Il pensiero va alle partenze di don Franco, poi di don Graziano, don Marcellino e infine don Eros Monti.
«Come non ricordare poi don Giovanni Ferrè, tra le prime vittime del Covid che si è speso fino alla fine per la Menotti e Bassani e la comunità" aggiunge il sacerdote che menziona poi don Luca, don Ivano, vicario a Laveno e responsabile della casa-famiglia della Papa Giovanni XXIII e don Mario attuale cappellano della casa di riposo.

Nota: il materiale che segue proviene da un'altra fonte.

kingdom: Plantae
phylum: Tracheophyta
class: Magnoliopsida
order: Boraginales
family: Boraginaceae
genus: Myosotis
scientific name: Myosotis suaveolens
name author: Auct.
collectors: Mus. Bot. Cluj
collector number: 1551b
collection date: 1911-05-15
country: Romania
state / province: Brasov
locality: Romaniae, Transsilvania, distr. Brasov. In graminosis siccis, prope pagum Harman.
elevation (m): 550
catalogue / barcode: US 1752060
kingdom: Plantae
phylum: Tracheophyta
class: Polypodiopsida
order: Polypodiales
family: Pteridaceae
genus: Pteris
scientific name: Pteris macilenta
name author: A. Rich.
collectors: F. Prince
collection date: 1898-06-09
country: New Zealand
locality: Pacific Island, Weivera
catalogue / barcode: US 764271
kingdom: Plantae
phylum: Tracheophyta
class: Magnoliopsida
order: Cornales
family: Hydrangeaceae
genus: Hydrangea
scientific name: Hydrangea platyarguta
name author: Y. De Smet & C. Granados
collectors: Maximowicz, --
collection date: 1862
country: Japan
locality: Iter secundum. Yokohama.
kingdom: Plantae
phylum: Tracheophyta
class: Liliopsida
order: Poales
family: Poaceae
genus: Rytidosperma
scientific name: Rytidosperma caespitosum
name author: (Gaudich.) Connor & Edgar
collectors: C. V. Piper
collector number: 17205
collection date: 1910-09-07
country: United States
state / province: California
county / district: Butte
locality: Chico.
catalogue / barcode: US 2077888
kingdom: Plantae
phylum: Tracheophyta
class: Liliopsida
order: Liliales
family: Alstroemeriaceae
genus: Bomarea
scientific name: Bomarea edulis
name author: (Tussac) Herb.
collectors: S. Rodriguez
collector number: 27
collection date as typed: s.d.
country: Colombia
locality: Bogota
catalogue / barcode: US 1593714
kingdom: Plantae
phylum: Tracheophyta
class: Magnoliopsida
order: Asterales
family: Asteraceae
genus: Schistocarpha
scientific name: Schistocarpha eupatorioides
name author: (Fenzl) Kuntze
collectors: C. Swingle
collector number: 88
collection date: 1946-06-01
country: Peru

Poi le suore, presenti in città con tre congregazioni, una grande ricchezza per Laveno».
Don Carlo dal 1° settembre sarà sostituito dal nuovo parroco don Adriano Bertocchi.
«Ora siamo come presenza pastorale davvero ridotti - afferma don Carlo - tanto da fare presente al nostro arcivescovo la situazione che don Adriano troverà. Va intensificata la collaborazione corresponsabilità dei laici, anche per custodire al meglio i nostri oratori che sono presenza storica e viva dentro la comunità, anche grazie al "nostro" Igor. La celebrazione di un sacramento non sia un bollino che aggiungiamo al nostro curriculum ma sia l'inizio di un cammino. Sono certo che le nostre catechiste non si scoraggiano e andranno avanti con coraggio, guidate da don Adriano».